A Deep Learning-Based Fusion Framework for Temperature-Aware Relative Humidity Sensing Using Dual Fiber-Optic Sensors

This work presents a fiber-optic sensor fusion framework for temperature-aware relative humidity sensing. The proposed system integrates a micro-loop resonator (MLR) coated with hydroxyethyl cellulose/poly(vinylidene fluoride) (HEC/PVDF) and a D-shaped fiber coated with Polydimethylsiloxane (PDMS). The two sensors were experimentally characterized, achieving a 0.076 dBm/%RH sensitivity to relative humidity for the MLR and a 0.045 dB/°C response to temperature for the D-shaped fiber. A multimodal dataset was produced from the MLR's transmission spectrum and the D-shaped fiber's power output to train a deep learning fusion model combining convolutional neural networks (CNN) and a multilayer perceptron (MLP).
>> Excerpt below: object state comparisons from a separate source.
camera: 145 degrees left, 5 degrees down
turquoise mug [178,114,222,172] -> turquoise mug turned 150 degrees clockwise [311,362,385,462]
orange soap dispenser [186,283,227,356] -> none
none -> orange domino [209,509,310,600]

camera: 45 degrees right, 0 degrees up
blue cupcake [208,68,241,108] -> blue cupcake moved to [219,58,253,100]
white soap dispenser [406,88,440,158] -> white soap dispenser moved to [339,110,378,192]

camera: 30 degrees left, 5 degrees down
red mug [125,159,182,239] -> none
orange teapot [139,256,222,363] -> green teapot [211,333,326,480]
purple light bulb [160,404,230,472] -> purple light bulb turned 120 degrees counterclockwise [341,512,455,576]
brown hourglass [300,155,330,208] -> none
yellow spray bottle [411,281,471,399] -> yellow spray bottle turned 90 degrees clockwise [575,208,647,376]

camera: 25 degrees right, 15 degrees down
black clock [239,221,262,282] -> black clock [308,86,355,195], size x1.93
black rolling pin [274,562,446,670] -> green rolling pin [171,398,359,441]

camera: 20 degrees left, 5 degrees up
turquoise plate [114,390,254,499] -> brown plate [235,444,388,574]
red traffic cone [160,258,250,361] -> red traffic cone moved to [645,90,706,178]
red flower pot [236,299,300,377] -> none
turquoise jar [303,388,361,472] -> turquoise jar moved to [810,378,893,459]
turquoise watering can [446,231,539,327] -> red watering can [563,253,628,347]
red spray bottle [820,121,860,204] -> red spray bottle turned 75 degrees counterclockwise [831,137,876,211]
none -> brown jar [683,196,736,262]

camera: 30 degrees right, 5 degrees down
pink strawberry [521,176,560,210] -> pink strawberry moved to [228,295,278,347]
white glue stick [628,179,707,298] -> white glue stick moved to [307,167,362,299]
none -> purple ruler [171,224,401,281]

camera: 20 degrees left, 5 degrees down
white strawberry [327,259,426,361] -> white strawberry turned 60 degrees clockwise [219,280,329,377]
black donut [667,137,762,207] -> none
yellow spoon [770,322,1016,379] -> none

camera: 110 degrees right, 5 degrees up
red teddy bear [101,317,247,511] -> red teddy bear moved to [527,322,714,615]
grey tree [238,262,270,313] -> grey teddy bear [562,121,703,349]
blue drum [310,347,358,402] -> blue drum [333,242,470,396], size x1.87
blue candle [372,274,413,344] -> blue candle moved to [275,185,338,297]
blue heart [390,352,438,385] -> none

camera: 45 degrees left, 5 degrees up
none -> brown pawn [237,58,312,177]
This approach was selected to exploit the full spectral characteristics of the MLR rather than single-peak features, enabling robust compensation of temperature-induced cross-sensitivity. The fusion model was trained using a leave-one-temperature-out approach and achieved a mean absolute error of 0.499 ± 0.173 %RH. The results demonstrate that deep-learning-based sensor fusion effectively mitigates temperature cross-sensitivity and improves the robustness of relative humidity sensing.